§ Required action: Look through the data below for the line with "122.776191 76.10925 180))", and transcribe it exactly together with each line after it up to and including the line with "110.075 72.3375 180))". Give nothing else.

§ Records for this exercise:
======

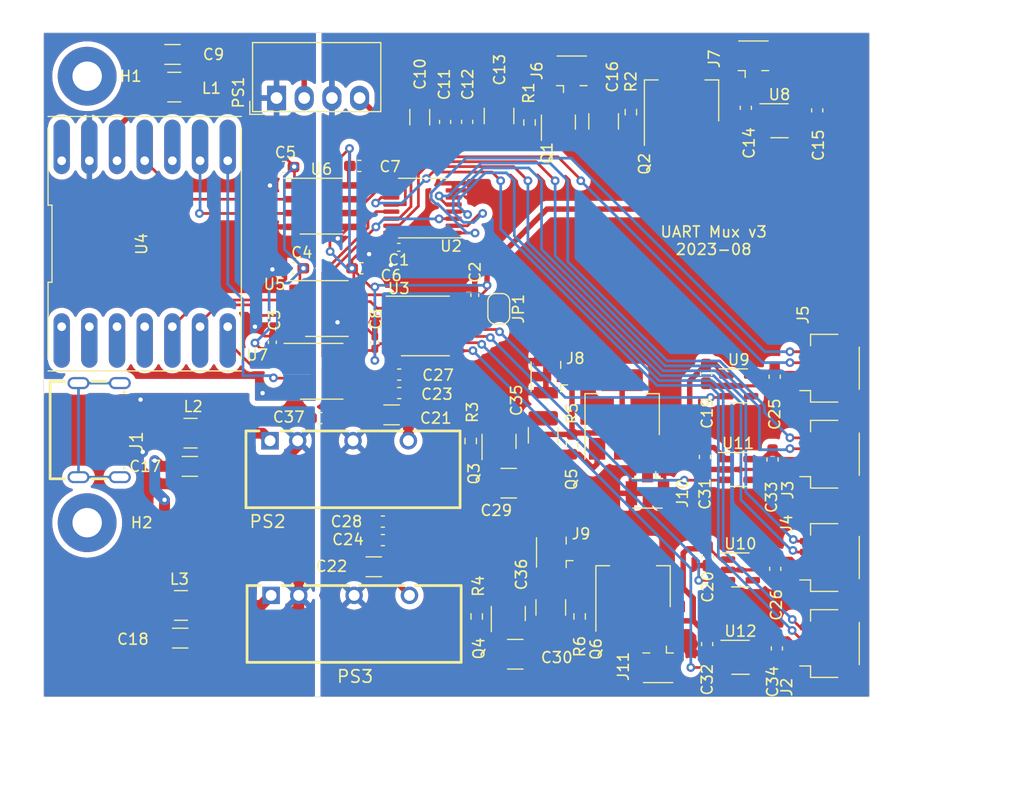
<source format=kicad_pcb>
(kicad_pcb (version 20221018) (generator pcbnew)

  (general
    (thickness 1.6)
  )

  (paper "A4")
  (layers
    (0 "F.Cu" signal)
    (31 "B.Cu" signal)
    (32 "B.Adhes" user "B.Adhesive")
    (33 "F.Adhes" user "F.Adhesive")
    (34 "B.Paste" user)
    (35 "F.Paste" user)
    (36 "B.SilkS" user "B.Silkscreen")
    (37 "F.SilkS" user "F.Silkscreen")
    (38 "B.Mask" user)
    (39 "F.Mask" user)
    (40 "Dwgs.User" user "User.Drawings")
    (41 "Cmts.User" user "User.Comments")
    (42 "Eco1.User" user "User.Eco1")
    (43 "Eco2.User" user "User.Eco2")
    (44 "Edge.Cuts" user)
    (45 "Margin" user)
    (46 "B.CrtYd" user "B.Courtyard")
    (47 "F.CrtYd" user "F.Courtyard")
    (48 "B.Fab" user)
    (49 "F.Fab" user)
  )

  (setup
    (stackup
      (layer "F.SilkS" (type "Top Silk Screen"))
      (layer "F.Paste" (type "Top Solder Paste"))
      (layer "F.Mask" (type "Top Solder Mask") (thickness 0.01))
      (layer "F.Cu" (type "copper") (thickness 0.035))
      (layer "dielectric 1" (type "core") (thickness 1.51) (material "FR4") (epsilon_r 4.5) (loss_tangent 0.02))
      (layer "B.Cu" (type "copper") (thickness 0.035))
      (layer "B.Mask" (type "Bottom Solder Mask") (thickness 0.01))
      (layer "B.Paste" (type "Bottom Solder Paste"))
      (layer "B.SilkS" (type "Bottom Silk Screen"))
      (copper_finish "None")
      (dielectric_constraints no)
    )
    (pad_to_mask_clearance 0.051)
    (pcbplotparams
      (layerselection 0x00010fc_ffffffff)
      (plot_on_all_layers_selection 0x0000000_00000000)
      (disableapertmacros false)
      (usegerberextensions true)
      (usegerberattributes false)
      (usegerberadvancedattributes false)
      (creategerberjobfile false)
      (dashed_line_dash_ratio 12.000000)
      (dashed_line_gap_ratio 3.000000)
      (svgprecision 6)
      (plotframeref false)
      (viasonmask false)
      (mode 1)
      (useauxorigin false)
      (hpglpennumber 1)
      (hpglpenspeed 20)
      (hpglpendiameter 15.000000)
      (dxfpolygonmode true)
      (dxfimperialunits true)
      (dxfusepcbnewfont true)
      (psnegative false)
      (psa4output false)
      (plotreference true)
      (plotvalue false)
      (plotinvisibletext false)
      (sketchpadsonfab false)
      (subtractmaskfromsilk true)
      (outputformat 1)
      (mirror false)
      (drillshape 0)
      (scaleselection 1)
      (outputdirectory "gerbers/")
    )
  )

  (net 0 "")
  (net 1 "GND")
  (net 2 "Net-(PS1-+Vout)")
  (net 3 "Net-(Q1-B)")
  (net 4 "Net-(J7-In)")
  (net 5 "Net-(Q2-B)")
  (net 6 "/uart_power/power_in")
  (net 7 "/uart_power/gnd_in")
  (net 8 "Net-(J9-In)")
  (net 9 "Net-(PS3-+Vout)")
  (net 10 "VD")
  (net 11 "/A")
  (net 12 "/B")
  (net 13 "GNDPWR")
  (net 14 "Net-(Q3-B)")
  (net 15 "Net-(Q4-B)")
  (net 16 "Net-(J6-In)")
  (net 17 "Net-(J8-In)")
  (net 18 "Net-(PS1-+Vin)")
  (net 19 "Net-(PS3-+Vin)")
  (net 20 "/sda_mc")
  (net 21 "/scl_mc")
  (net 22 "/B_mc")
  (net 23 "/A_mc")
  (net 24 "unconnected-(U8-NC-Pad4)")
  (net 25 "unconnected-(U9-NC-Pad4)")
  (net 26 "unconnected-(U10-NC-Pad4)")
  (net 27 "Net-(J11-In)")
  (net 28 "Net-(PS2-+Vout)")
  (net 29 "Net-(Q5-B)")
  (net 30 "Net-(Q6-B)")
  (net 31 "Net-(J10-In)")
  (net 32 "Net-(PS2-+Vin)")
  (net 33 "unconnected-(U11-NC-Pad4)")
  (net 34 "unconnected-(U12-NC-Pad4)")
  (net 35 "/tx_mc")
  (net 36 "/rx_mc")
  (net 37 "unconnected-(U3-OVERRIDE_N-Pad3)")
  (net 38 "unconnected-(U3-NON_MUXED_OUT-Pad14)")
  (net 39 "unconnected-(U4-P26-Pad1)")
  (net 40 "unconnected-(U4-P27-Pad2)")
  (net 41 "unconnected-(U4-P28-Pad3)")
  (net 42 "unconnected-(U4-P29-Pad4)")
  (net 43 "unconnected-(U4-P4-Pad10)")
  (net 44 "unconnected-(U4-5V-Pad14)")
  (net 45 "/Vout0")
  (net 46 "/Vout2")
  (net 47 "/Vout1")
  (net 48 "/Vout3")
  (net 49 "/X0")
  (net 50 "/X1")
  (net 51 "/Y1")
  (net 52 "/X2")
  (net 53 "/Y2")
  (net 54 "/X3")
  (net 55 "/Y3")
  (net 56 "/Y0")
  (net 57 "/ena3")
  (net 58 "/ena2")
  (net 59 "/ena1")
  (net 60 "/ena0")
  (net 61 "VCC")
  (net 62 "Net-(JP1-A)")
  (net 63 "/scl")
  (net 64 "/sda")
  (net 65 "unconnected-(J1-SHIELD-Pad0)")
  (net 66 "unconnected-(J1-CC2-PadB5)")
  (net 67 "unconnected-(J1-CC1-PadA5)")
  (net 68 "/Sheet626DA5AD/rx")
  (net 69 "/Sheet626DA5AD/tx")

  (footprint "Capacitor_SMD:C_0402_1005Metric_Pad0.74x0.62mm_HandSolder" (layer "F.Cu") (at 120.601191 79.70925 180))

  (footprint "Connector_JST:JST_SH_SM04B-SRSS-TB_1x04-1MP_P1.00mm_Horizontal" (layer "F.Cu") (at 160.175 90.8125 90))

  (footprint "Connector_JST:JST_SH_SM04B-SRSS-TB_1x04-1MP_P1.00mm_Horizontal" (layer "F.Cu") (at 160.175 98.7125 90))

  (footprint "Connector_JST:JST_SH_SM04B-SRSS-TB_1x04-1MP_P1.00mm_Horizontal" (layer "F.Cu") (at 160.175 108.2 90))

  (footprint "Connector_JST:JST_SH_SM04B-SRSS-TB_1x04-1MP_P1.00mm_Horizontal" (layer "F.Cu") (at 160.175 116.1 90))

  (footprint "Connector_Coaxial:U.FL_Hirose_U.FL-R-SMT-1_Vertical" (layer "F.Cu") (at 153.15 62.6 90))

  (footprint "Connector_Coaxial:U.FL_Hirose_U.FL-R-SMT-1_Vertical" (layer "F.Cu") (at 143.425 101.825 -90))

  (footprint "Package_SO:TSSOP-16_4.4x5mm_P0.65mm" (layer "F.Cu") (at 122.776191 76.10925 180))

  (footprint "Capacitor_SMD:C_0603_1608Metric_Pad1.08x0.95mm_HandSolder" (layer "F.Cu") (at 110.975 81.6375 180))

  (footprint "Capacitor_SMD:C_0603_1608Metric_Pad1.08x0.95mm_HandSolder" (layer "F.Cu") (at 117.175 81.6375 180))

  (footprint "Capacitor_SMD:C_0603_1608Metric_Pad1.08x0.95mm_HandSolder" (layer "F.Cu") (at 116.975 72.2375 180))

  (footprint "Capacitor_SMD:C_0603_1608Metric_Pad1.08x0.95mm_HandSolder" (layer "F.Cu") (at 110.075 72.3375 180))

  (footprint "Connector_Coaxial:U.FL_Hirose_U.FL-R-SMT-1_Vertical" (layer "F.Cu") (at 136.475 63.98 90))

  (footprint "MountingHole:MountingHole_2.7mm_M2.5_Pad" (layer "F.Cu") (at 92 64))

  (footprint "MountingHole:MountingHole_2.7mm_M2.5_Pad" (layer "F.Cu") (at 92 105))

  (footprint "Resistor_SMD:R_0603_1608Metric_Pad0.98x0.95mm_HandSolder" (layer "F.Cu") (at 127.75 113.6125 -90))

  (footprint "Package_TO_SOT_SMD:SOT-23" (layer "F.Cu") (at 130.65 113.3425 90))

  (footprint "Package_SO:TSSOP-16_4.4x5mm_P0.65mm" (layer "F.Cu") (at 123.038691 86.93425))

  (footprint "Jumper:SolderJumper-2_P1.3mm_Open_RoundedPad1.0x1.5mm" (layer "F.Cu") (at 129.776191 85.35925 -90))

  (footprint "Capacitor_SMD:C_1210_3225Metric_Pad1.33x2.70mm_HandSolder" (layer "F.Cu") (at 131.2875 117.0825))

  (footprint "Capacitor_SMD:C_0603_1608Metric_Pad1.08x0.95mm_HandSolder" (layer "F.Cu") (at 126.875 68.1875 -90))

  (footprint "Capacitor_SMD:C_0603_1608Metric_Pad1.08x0.95mm_HandSolder" (layer "F.Cu") (at 119.1375 106.6))

  (footprint "Resistor_SMD:R_0603_1608Metric_Pad0.98x0.95mm_HandSolder" (layer "F.Cu") (at 127.2 97.5 -90))

  (footprint "Resistor_SMD:R_0603_1608Metric_Pad0.98x0.95mm_HandSolder" (layer "F.Cu") (at 141.9 67.3 -90))

  (footprint "Package_TO_SOT_SMD:SOT-23-5" (layer "F.Cu") (at 151.8 92.4375))

  (footprint "Capacitor_SMD:C_0603_1608Metric_Pad1.08x0.95mm_HandSolder" (layer "F.Cu") (at 120.6375 91.4))

  (footprint "Package_TO_SOT_SMD:SOT-223-3_TabPin2" (layer "F.Cu") (at 146.55 66.25 90))

  (footprint "Capacitor_SMD:C_1206_3216Metric_Pad1.33x1.80mm_HandSolder" (layer "F.Cu") (at 99.8375 62))

  (footprint "0my_footprints7:PWRM-TH_B0505S-2WR2_C2992385" (layer "F.Cu") (at 115.13 97.475))

  (footprint "Capacitor_SMD:C_0603_1608Metric_Pad1.08x0.95mm_HandSolder" (layer "F.Cu") (at 148.7 98.9625 -90))

  (footprint "Inductor_SMD:L_1210_3225Metric_Pad1.42x2.65mm_HandSolder" (layer "F.Cu") (at 100.6125 112.6 180))

  (footprint "Capacitor_SMD:C_1206_3216Metric_Pad1.33x1.80mm_HandSolder" (layer "F.Cu") (at 118.3075 109.05 180))

  (footprint "Connector_Coaxial:U.FL_Hirose_U.FL-R-SMT-1_Vertical" (layer "F.Cu") (at 135.075 107.725 180))

  (footprint "Package_TO_SOT_SMD:SOT-23-5" (layer "F.Cu") (at 151.9625 117.3625))

  (footprint "Inductor_SMD:L_1210_3225Metric_Pad1.42x2.65mm_HandSolder" (layer "F.Cu") (at 101.4875 96.78 180))

  (footprint "Converter_DCDC:Converter_DCDC_Murata_MEE1SxxxxSC_THT" (layer "F.Cu") (at 109.38 66 90))

  (footprint "Capacitor_SMD:C_0603_1608Metric_Pad1.08x0.95mm_HandSolder" (layer "F.Cu") (at 119.1375 104.9))

  (footprint "Capacitor_SMD:C_0603_1608Metric_Pad1.08x0.95mm_HandSolder" (layer "F.Cu") (at 148.95 108.075 -90))

  (footprint "Capacitor_SMD:C_0402_1005Metric_Pad0.74x0.62mm_HandSolder" (layer "F.Cu") (at 127.576191 84.10925 90))

  (footprint "Package_SO:SOIC-8_3.9x4.9mm_P1.27mm" (layer "F.Cu") (at 113.5 75.9325))

  (footprint "Package_SO:SOIC-8_3.9x4.9mm_P1.27mm" (layer "F.Cu") (at 114 85.3325))

  (footprint "Capacitor_SMD:C_1210_3225Metric_Pad1.33x2.70mm_HandSolder" (layer "F.Cu") (at 129.8 67.65 90))

  (footprint "Capacitor_SMD:C_0603_1608Metric_Pad1.08x0.95mm_HandSolder" (layer "F.Cu") (at 148.9 116.15 -90))

  (footprint "Resistor_SMD:R_0603_1608Metric_Pad0.98x0.95mm_HandSolder" (layer "F.Cu") (at 132.6 68.25 -90))

  (footprint "Package_TO_SOT_SMD:SOT-23-5" (layer "F.Cu") (at 155.5375 68.0875))

  (footprint "0my_footprints7:DIP-XIAO-QTPY" (layer "F.Cu")
    (tstamp 7edd41e1-f00f-4968-b92f-7a0aec6bc0c7
... [709288 chars truncated]
</source>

======

§ Result for this task:
  (footprint "Package_SO:TSSOP-16_4.4x5mm_P0.65mm" (layer "F.Cu") (at 122.776191 76.10925 180))

  (footprint "Capacitor_SMD:C_0603_1608Metric_Pad1.08x0.95mm_HandSolder" (layer "F.Cu") (at 110.975 81.6375 180))

  (footprint "Capacitor_SMD:C_0603_1608Metric_Pad1.08x0.95mm_HandSolder" (layer "F.Cu") (at 117.175 81.6375 180))

  (footprint "Capacitor_SMD:C_0603_1608Metric_Pad1.08x0.95mm_HandSolder" (layer "F.Cu") (at 116.975 72.2375 180))

  (footprint "Capacitor_SMD:C_0603_1608Metric_Pad1.08x0.95mm_HandSolder" (layer "F.Cu") (at 110.075 72.3375 180))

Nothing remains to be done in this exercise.